Rolando Gómez, for the United Nations Information Service (UNIS), said the Secretary-General António Guterres, would attend the Group of 7 Summit meeting in Hiroshima, Japan over the weekend. Mr. Guterres would take part in two working group sessions; one to address multiple crisis and one titled “the common endeavour for a resilient and sustainable planet.” During his visit, he would meet with Japanese Prime Minister Fumio Kishida, and other leaders present at the Summit. The Secretary-General would also hold a press encounter on Sunday, details of which to be shared later.
The Committee on the Elimination of Discrimination against Women would review the report of Iceland next Monday, 22 May, starting at 10 a.m. On 23 May, at 10 a.m., the Conference on Disarmament would hold a plenary meeting devoted to “disarmament and the gender perspective in the context of the Women Peace and Security agenda”, as part of a general debate on the “comprehensive programme of disarmament”.

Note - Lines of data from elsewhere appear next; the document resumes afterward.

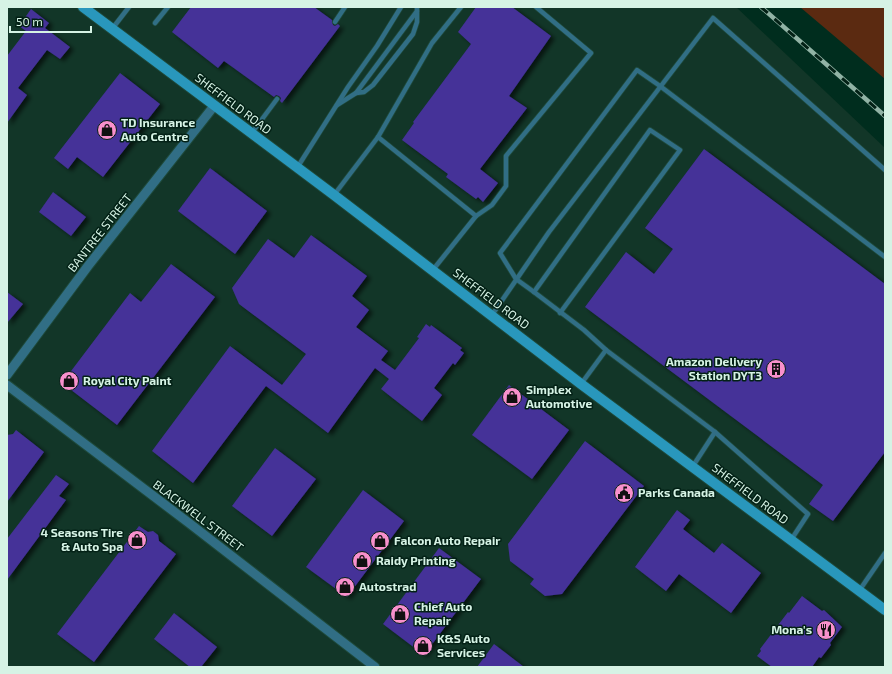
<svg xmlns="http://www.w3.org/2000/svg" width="892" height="674" font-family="'Exo 2',sans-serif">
<defs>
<filter id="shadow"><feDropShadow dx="4" dy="2.5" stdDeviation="2" flood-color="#0009"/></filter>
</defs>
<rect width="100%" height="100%" fill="#002d1e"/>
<polygon fill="#123628" points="7,7 736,7 885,148 885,667 7,667"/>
<polygon fill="#5b2a11" points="800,7 885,7 885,79"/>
<g fill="#443198" filter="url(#shadow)">
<polygon points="191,7 314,7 332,20 333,25 335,26 338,24 340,26 282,103 280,101 281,98 279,96 276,95 274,97 224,61 218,68 172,32"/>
<polygon points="476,7 512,7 551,36 509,96 527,108 480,169 498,183 483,202 478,197 476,199 446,177 448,174 402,140 414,123 413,122 471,44 458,32"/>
<polygon points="31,9 49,23 45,28 70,47 60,59 47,50 18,88 27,95 7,123 7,56 26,31 19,26"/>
<polygon points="120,73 160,104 103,177 77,157 68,169 54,158"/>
<polygon points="704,149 885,284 885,452 833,521 809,504 823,485 585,307 626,252 654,274 673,249 645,228"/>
<polygon points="210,168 267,211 235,254 178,211"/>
<polygon points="53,192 86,217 71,236 39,212"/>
<polygon points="311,235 367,276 352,296 369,310 356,327 388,351 381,360 395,370 419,338 417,337 426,324 430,327 431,325 454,342 462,348 460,350 464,353 455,365 453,363 434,388 442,395 422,421 381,389 389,379 375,368 328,433 266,386 193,483 152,451 230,346 282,385 306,354 239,304 232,288 268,239 294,258"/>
<polygon points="171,264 215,297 117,425 62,383 130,293 141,302"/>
<polygon points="7,292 23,304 7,323"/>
<polygon points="509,385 569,430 532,479 472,435"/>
<polygon points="16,430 44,452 7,502 7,435 13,434"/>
<polygon points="585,441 644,486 562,594 545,596 530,584 534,579 510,561 508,544"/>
<polygon points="275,448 316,479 272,536 232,506"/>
<polygon points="56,475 69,484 59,496 66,500 7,580 7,539"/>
<polygon points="363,490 404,521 347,597 306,567"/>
<polygon points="677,510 690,520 683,529 714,553 722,543 761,573 731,613 679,574 666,591 635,567"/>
<polygon points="139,526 148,532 153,531 158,535 159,541 176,554 94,662 57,634"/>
<polygon points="439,548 481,579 424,655 383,624"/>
<polygon points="802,596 822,611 824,610 842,627 830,643 831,645 821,658 819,657 812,667 772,667 757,656 761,651 760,649 788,612 789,613"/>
<polygon points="174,613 217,647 201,667 190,667 154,639"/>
<polygon points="494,644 524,667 477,667"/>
</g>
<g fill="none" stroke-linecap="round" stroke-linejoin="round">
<g stroke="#1e493a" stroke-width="6">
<g id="lane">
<polyline points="335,22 345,7"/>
<polyline points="155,23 168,7"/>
<polyline points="112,29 129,7"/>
<polyline points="356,93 364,92 373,85 413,34 417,22 417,11"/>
<polyline points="337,105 356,93 417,11 417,7"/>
<polyline points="251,134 277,99"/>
<polyline points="378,137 476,216 432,271"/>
<polyline points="297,168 348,87 377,46 401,7"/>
<polyline points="334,195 378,137 432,43 461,7"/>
<polyline points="476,216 492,205 506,186 506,156 591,53 536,7"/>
<polyline points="534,292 650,130 680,150 560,313"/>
<polyline points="492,315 549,232 713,18 885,170"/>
<polyline points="606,350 715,432 693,466"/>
<polyline points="581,384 606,350 584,330 534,292 516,279 500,253 637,70 660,86 885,257"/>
<polyline points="715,432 808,514 791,540"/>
<polyline points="859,591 885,553"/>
</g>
</g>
<g stroke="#1e493a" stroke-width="11">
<g id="street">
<polyline points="7,375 88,266 214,106"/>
<polyline points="7,385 189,523 375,667"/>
</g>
</g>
<g stroke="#1e493a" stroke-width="12">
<polyline id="secondary" points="83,7 334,195 581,384 885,610"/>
</g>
<use href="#lane" stroke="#316e85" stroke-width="4.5"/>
<use href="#street" stroke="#316e85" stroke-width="9"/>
<use href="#secondary" stroke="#2997bc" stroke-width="10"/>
<g stroke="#91b3a5" stroke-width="4.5">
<polyline id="rail" points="761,7 885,116"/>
</g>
<use href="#rail" stroke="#032116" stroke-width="3" stroke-dasharray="9" stroke-linecap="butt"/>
</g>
<defs>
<g id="shop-disc" transform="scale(1)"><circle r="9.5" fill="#f890cc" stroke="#032116"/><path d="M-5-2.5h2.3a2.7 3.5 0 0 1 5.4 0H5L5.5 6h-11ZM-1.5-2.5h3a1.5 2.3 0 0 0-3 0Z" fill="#111"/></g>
<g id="building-disc" transform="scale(1)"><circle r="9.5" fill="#f890cc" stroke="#032116"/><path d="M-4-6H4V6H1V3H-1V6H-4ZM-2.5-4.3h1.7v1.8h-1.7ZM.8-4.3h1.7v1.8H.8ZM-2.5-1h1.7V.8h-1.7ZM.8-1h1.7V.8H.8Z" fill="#111"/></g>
<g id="civic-disc" transform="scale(1)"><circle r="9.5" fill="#f890cc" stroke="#032116"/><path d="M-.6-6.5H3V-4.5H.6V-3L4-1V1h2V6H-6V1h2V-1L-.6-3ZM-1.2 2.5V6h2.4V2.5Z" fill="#111"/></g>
<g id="restaurant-disc" transform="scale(1)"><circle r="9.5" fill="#f890cc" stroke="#032116"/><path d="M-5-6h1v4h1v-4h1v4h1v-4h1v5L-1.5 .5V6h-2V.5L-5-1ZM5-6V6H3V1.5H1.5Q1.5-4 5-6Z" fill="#111"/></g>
</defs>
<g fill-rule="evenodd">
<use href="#shop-disc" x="107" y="130"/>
<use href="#building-disc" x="776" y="369"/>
<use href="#shop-disc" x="69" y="381"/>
<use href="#shop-disc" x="512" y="397"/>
<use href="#civic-disc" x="624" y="493"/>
<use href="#shop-disc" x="137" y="540"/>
<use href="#shop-disc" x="380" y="541"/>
<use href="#shop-disc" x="362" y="561"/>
<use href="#shop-disc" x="345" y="587"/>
<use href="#shop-disc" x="400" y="614"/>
<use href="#restaurant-disc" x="826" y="630"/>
<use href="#shop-disc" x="423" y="646"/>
</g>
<g text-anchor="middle" stroke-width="3" stroke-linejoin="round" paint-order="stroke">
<g font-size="12" fill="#d6f3e5" stroke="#032116">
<text transform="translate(233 104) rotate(37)" y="4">SHEFFIELD ROAD</text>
<text transform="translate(100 233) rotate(-52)" y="4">BANTREE STREET</text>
<text transform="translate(491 299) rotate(37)" y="4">SHEFFIELD ROAD</text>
<text transform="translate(750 494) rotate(37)" y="4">SHEFFIELD ROAD</text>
<text transform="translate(198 516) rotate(37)" y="4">BLACKWELL STREET</text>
</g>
<g font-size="12" font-weight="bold" fill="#d6f3e5" stroke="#032116" text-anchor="start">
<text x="121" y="127">TD Insurance<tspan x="121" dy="14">Auto Centre</tspan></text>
<text x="762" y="366" text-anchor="end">Amazon Delivery<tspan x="762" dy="14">Station DYT3</tspan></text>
<text x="83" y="385">Royal City Paint</text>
<text x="526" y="394">Simplex<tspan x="526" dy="14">Automotive</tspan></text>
<text x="638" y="497">Parks Canada</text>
<text x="123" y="537" text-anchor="end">4 Seasons Tire<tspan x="123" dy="14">&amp; Auto Spa</tspan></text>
<text x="394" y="545">Falcon Auto Repair</text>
<text x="376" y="565">Raidy Printing</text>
<text x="359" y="591">Autostrad</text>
<text x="414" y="611">Chief Auto<tspan x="414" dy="14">Repair</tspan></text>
<text x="812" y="634" text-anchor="end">Mona's</text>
<text x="437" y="643">K&amp;S Auto<tspan x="437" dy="14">Services</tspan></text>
</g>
</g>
<rect width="892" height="674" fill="none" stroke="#d6f3e5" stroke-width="16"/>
<path d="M10 26v6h81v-6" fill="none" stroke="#d6f3e5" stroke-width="2"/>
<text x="16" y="26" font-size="12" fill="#d6f3e5" stroke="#032116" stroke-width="3" paint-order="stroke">50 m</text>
</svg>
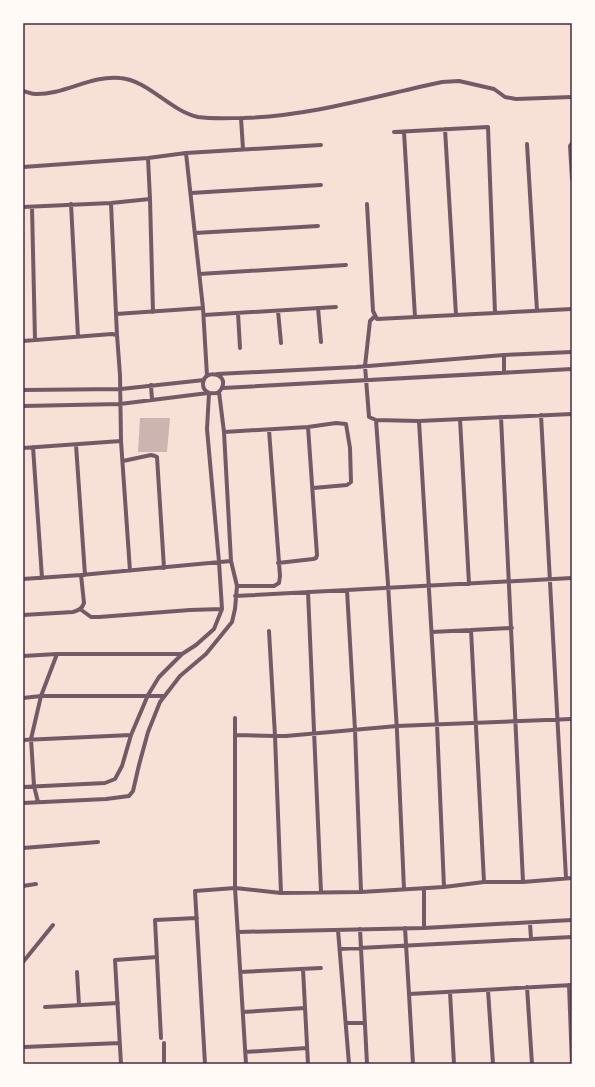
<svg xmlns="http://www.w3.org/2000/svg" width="595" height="1087" font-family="'Fira Sans',sans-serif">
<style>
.building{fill:#ccb4b1}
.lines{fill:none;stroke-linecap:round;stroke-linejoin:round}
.minor{stroke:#755966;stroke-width:4}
.neatline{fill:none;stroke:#4a2c40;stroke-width:1.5}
</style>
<rect width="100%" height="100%" fill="#f7e1d7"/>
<path class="building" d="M 140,418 L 170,418 L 167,452 L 138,452 Z"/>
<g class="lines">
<path class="minor" d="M 23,91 C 27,92 31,94 35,94 C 64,95 91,75 120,78 C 148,80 170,111 198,117 C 213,119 228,118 243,118 C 311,116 376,96 442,82 L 459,81 L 494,89 L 505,97 L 516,99 L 572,97
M 241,118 L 243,149
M 445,129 L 456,315
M 394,132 L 488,127 L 495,313
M 404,132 L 415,317
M 572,143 L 570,146 L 572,179
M 527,144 L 537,311
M 186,153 L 321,145
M 148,158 L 150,199 L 153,312
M 23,167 L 148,158 L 186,153 L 203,308 L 207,376
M 191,193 L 321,185
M 111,203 L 116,314
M 71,204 L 78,337
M 367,204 L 373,311 L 377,319 L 572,309
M 23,207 L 111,203 L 150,199
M 32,207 L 35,340
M 195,233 L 318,226
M 199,274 L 346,265
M 318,308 L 321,342
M 278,311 L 281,343
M 238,313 L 240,348
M 204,315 L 336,307
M 375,316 L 370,321 L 365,366 L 369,417 L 376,420 L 419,421 L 572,414
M 117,335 L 120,375 L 121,441
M 23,341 L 112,334 L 117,335 L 116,314 L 203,308
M 504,355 L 504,372
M 217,374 L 356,367 L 504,355 L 572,352
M 151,385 L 152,400
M 223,388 L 572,369
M 23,390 L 121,389 L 204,380
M 23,406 L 120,404 L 208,393
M 541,415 L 566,878
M 501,417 L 523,882
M 460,419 L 469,584
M 376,420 L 388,584 L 397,731 L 404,889
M 419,421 L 437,725 L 444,887
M 224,432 L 308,427 L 336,423 L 346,424 L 350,448 L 351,482 L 347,485 L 313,488
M 76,445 L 85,575
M 33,447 L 42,578
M 23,448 L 121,441 L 130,571
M 123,461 L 151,455 L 155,456 L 157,457 L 164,568
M 278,563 L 313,559 L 316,558 L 317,555 L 308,427
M 23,579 L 81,575 L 231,561
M 237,586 L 274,586 L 279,583 L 280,576 L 269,430
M 347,590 L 355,730 L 361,892
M 308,592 L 321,892
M 235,596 L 572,578
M 80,609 L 91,617 L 99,617 L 190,610 L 222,609
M 23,615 L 73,612 C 79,610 82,609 84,603 L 81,575
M 471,630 L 484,882
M 269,631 L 275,736 L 286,736 L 397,726 L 572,719
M 432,632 L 512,628
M 23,656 L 57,654 L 182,654
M 23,698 L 41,696 L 164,696
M 235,718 L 235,888 L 246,1064
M 236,735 L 275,736 L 281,893
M 23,740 L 131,735
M 23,787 L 105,783 L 115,779 L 122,766 L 131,735 L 148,695 L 159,677 L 182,654 L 196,645 L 214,629 L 222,609 L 219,562 L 207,429 L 209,393
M 38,802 L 34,786 L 31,739 L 41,696 L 57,654
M 23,803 L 106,799 L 129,796 L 133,791 L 139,765 L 148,732 L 160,702 L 180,676 L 206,654 L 232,622 L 235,609 L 237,586 L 231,561 L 224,432 L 219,392 C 234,374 203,367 203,384 C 203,393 212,395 219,392
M 23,848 L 98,842
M 23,886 L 36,884
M 424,888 L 424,928
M 530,923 L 531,939
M 405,928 L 409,994 L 572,985
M 360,929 L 367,1064
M 338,930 L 349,1064
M 238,932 L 424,928 L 572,920
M 340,949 L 572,937
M 23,962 L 53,925
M 303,969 L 308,1064
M 77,972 L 79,1005
M 240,972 L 321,968
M 569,985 L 572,1064
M 527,987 L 532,1064
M 488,990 L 493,1064
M 450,992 L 454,1064
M 409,994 L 413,1064
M 45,1007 L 118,1003
M 243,1012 L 305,1008
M 346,1023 L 365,1023
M 161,1038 L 155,920 L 197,918
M 164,1043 L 164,1064
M 24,1047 L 120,1043
M 245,1052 L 307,1048
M 121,1064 L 115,960 L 157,957
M 205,1064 L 195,891 L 235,888 L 281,893 L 361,892 L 444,887 L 484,882 L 523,882 L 572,878"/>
</g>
<rect width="595" height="1087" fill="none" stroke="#fffaf5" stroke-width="48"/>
<rect x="24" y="24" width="547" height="1039" class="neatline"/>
</svg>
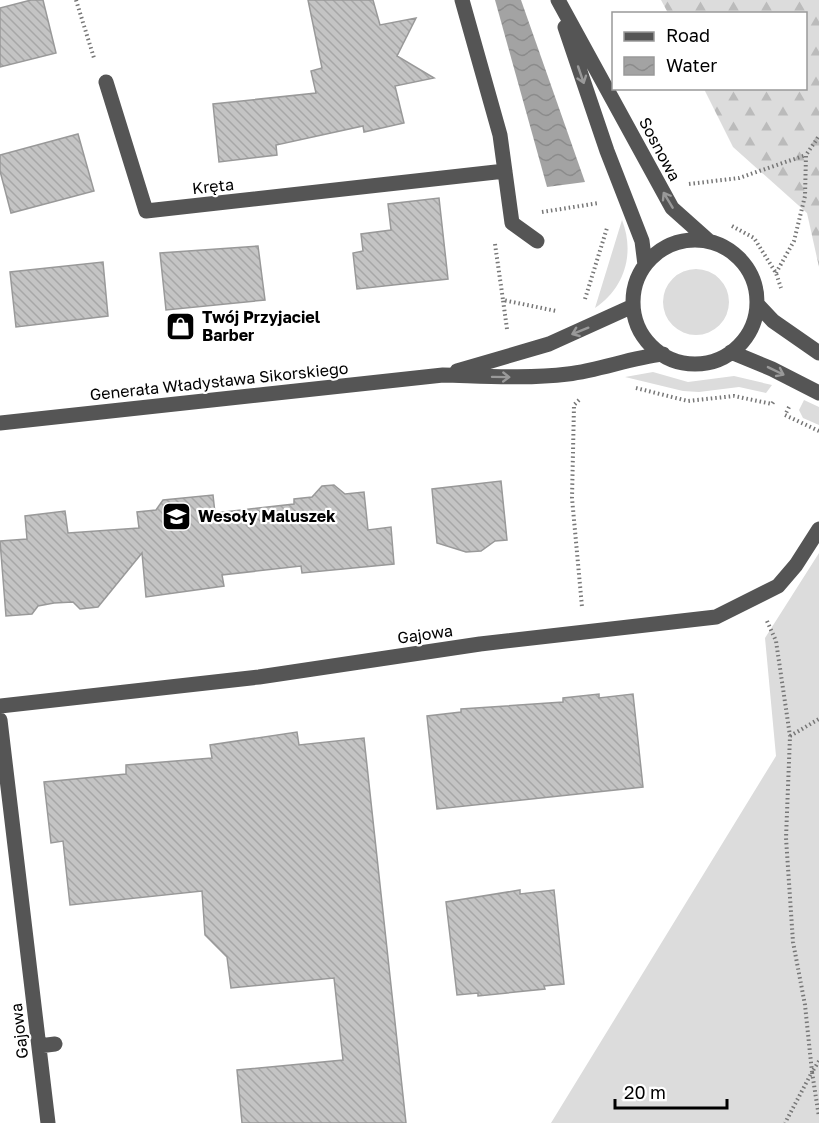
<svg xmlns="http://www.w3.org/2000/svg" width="819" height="1123" font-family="'Golos Text',sans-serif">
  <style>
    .grass { fill: #dcdcdc }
    .forest { fill: url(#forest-firs) }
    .water { fill: url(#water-waves) }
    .building { fill: url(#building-back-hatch); stroke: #999; stroke-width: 1.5 }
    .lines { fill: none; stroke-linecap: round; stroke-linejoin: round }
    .path { stroke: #777; stroke-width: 4; stroke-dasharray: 1.5 3; stroke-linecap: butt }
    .minor { stroke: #555; stroke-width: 15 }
    .oneway { stroke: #999 }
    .labels { text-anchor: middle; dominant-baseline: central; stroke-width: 4.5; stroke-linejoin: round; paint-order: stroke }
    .street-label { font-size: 16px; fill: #000; stroke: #fff }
    .poi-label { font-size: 16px; font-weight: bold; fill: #000; stroke: #fff; text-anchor: start }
  </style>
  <defs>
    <pattern id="forest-firs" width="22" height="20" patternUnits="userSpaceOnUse" patternTransform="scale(1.5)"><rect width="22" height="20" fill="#dcdcdc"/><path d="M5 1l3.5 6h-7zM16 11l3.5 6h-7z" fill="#bbb"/></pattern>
    <pattern id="water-waves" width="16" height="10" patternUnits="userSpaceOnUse" patternTransform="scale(1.5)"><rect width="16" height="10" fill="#a3a3a3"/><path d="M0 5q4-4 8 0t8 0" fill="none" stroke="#8b8b8b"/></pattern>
    <pattern id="building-back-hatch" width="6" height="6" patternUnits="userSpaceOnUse" patternTransform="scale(1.5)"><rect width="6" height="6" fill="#c4c4c4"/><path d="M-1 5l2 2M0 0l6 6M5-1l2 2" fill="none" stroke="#a7a7a7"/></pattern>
  </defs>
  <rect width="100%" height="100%" fill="#fff"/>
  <path class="grass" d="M 622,220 C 635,253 625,288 595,308 Z
    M663 302a33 33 0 1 1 66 0a33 33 0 1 1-66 0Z
    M 653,372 L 688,382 L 734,376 L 772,385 L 766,393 L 739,387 L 699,392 L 683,391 L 625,377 Z
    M 804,400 L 819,407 L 819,425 L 803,418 L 799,410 Z
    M 819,553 L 819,1123 L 551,1123 L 776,756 L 765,638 Z"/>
  <path class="forest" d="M 661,0 L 819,0 L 819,267 L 807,213 L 733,147 L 704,89 L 806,88 L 806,14 L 668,13 Z"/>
  <path class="water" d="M 495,0 L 521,0 L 585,182 L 547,187 Z"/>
  <path class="building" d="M 31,0 L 43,0 L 56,53 L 0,67 L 0,8 Z
    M 308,0 L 373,0 L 380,25 L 416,18 L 397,56 L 434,78 L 395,86 L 404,123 L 364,132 L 363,126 L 276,145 L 277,155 L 219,162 L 213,104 L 316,93 L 311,71 L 322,68 Z
    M 78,134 L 94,191 L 11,213 L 0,171 L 0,155 Z
    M 439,198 L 448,279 L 357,289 L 353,253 L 363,251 L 361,234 L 391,230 L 388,204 Z
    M 258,246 L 265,300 L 166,310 L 160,253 Z
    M 103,262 L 108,316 L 16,327 L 10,272 Z
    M 501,481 L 507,540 L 495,541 L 481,551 L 466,552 L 437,543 L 432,489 Z
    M 334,485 L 345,494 L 364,492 L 368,530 L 391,527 L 394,564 L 302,573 L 301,566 L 222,575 L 224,586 L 146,597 L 142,553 L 98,607 L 80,609 L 73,602 L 54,603 L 38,606 L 32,614 L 6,616 L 0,541 L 27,539 L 25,516 L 65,511 L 68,533 L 139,528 L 137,512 L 156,510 L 163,500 L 213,495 L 215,513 L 294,504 L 294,499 L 312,497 L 322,486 Z
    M 599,694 L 599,698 L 633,694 L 643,787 L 437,809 L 427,716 L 461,712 L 461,709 L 563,702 L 563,698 Z
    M 297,732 L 299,745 L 364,738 L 406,1123 L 242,1123 L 237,1070 L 343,1060 L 334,978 L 231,988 L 227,957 L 205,935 L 202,891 L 70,905 L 63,841 L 51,843 L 44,782 L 126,774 L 126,765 L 212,758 L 210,745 Z
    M 520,890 L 520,894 L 554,890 L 564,984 L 544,986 L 545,989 L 478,996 L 478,993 L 457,995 L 446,902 Z"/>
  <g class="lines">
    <path class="path" d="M 76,0 L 94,58
      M 689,184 L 739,178 L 806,155
      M 542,212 L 599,203
      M 732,226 L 754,238 L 776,273 L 781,288
      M 495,244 L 503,300
      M 776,273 L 794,241 L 805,196 L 806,155 L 819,136
      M 585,299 L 607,228
      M 507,329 L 503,300 L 556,311
      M 636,388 L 688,401 L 734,396 L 772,404 L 774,401
      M 579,400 L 574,405 L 572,498 L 582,607
      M 789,407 L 785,415 L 819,431
      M 767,621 L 776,641 L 790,736 L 786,838 L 793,942 L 805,1005 L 812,1072 L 785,1123
      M 790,736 L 819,719
      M 819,1061 L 812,1072 L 819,1117"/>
    <path class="minor" d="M 462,0 L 500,135 L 512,223 L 537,241
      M 558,0 L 672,208 L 709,241
      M 565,27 L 607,151 L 642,241 L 645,265
      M 106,82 L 146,211 L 505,171
      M633 302a62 62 0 1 1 124 0a62 62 0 1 1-124 0Z
      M 757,304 L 773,321 L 819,353
      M 731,352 L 772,369 L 819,393
      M 457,371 L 549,344 L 633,306
      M 0,423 L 443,375 C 484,376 527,379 568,374 C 600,370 630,358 663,354
      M 0,706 L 259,677 L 480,644 L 716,617 L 778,586 L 796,565 L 819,529
      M 0,720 L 48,1123
      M 39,1046 L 55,1044"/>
  </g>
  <defs><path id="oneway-shaft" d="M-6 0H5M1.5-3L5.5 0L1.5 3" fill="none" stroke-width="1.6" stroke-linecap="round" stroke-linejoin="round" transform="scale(1.5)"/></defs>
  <g class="oneway">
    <use href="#oneway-shaft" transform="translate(581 75) rotate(71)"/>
    <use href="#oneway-shaft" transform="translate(668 200) rotate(-121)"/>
    <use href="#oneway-shaft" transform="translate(580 331) rotate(158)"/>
    <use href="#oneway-shaft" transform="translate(776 371) rotate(26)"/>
    <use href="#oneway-shaft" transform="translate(501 377) rotate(1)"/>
  </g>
  <defs>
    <symbol id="shop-square" viewBox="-11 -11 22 22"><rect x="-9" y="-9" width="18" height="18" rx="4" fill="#000" stroke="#fff"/><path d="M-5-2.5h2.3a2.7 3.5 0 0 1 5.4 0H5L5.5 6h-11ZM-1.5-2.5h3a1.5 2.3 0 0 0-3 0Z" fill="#fff"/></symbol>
    <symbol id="school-square" viewBox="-11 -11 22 22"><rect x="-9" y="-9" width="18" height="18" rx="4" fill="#000" stroke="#fff"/><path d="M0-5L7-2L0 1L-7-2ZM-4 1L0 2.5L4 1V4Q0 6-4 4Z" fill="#fff"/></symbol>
  </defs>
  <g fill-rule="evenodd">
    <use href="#shop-square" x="164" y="310" width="33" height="33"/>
    <use href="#school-square" x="160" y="500" width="33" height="33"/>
  </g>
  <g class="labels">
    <g class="street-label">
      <text transform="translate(660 149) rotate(62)">Sosnowa</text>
      <text transform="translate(213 186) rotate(-6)">Kręta</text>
      <text transform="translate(219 381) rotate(-6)">Generała Władysława Sikorskiego</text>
      <text transform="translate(425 634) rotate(-8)">Gajowa</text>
      <text transform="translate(19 1031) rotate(-97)">Gajowa</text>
    </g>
    <g class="poi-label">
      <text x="202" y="317">Twój Przyjaciel<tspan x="202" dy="18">Barber</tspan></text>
      <text x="198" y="516">Wesoły Maluszek</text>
    </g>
  </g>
  <rect x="612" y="12" width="195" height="78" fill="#ffffff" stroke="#999999" stroke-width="1.5"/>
  <rect x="624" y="32" width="30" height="9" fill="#555555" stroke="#999999" stroke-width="1.5"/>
  <text x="666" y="42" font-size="18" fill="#000000">Road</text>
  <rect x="624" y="57" width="30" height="18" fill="url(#water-waves)" stroke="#999999" stroke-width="1.5"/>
  <text x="666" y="72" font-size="18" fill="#000000">Water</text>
  <path d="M615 1099v9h112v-9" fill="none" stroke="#000000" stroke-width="3"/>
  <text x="624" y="1099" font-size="18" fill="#000000" stroke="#ffffff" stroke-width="4.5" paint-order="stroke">20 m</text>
</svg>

Regarding UN Press Conferences, Mr. Gómez said that on Monday, the 22 May at 11:30 a.m., Bruno Lemarquis, Deputy Special Representative of the Secretary-General, would hold an update on the humanitarian situation in the Democratic Republic of the Congo. On Tuesday, 23 May at 2 p.m. Akihiro Seita, UNRWA Director of Health, would speak on the health conditions of Palestine refugees in the Near East. Finally, on Wednesday, 24 May 2023 at 10 a.m., UN High Commissioner for Human Rights Volker Türk, would hold a press conference with Geneva-based journalists.
Mr. Gómez said the 22nd of May was the International Day for Biological Diversity and the 20th of May was World Bee Day, noting that 75 percent of the world’s crops producing fruits and seeds for human use depended on bees and pollinators.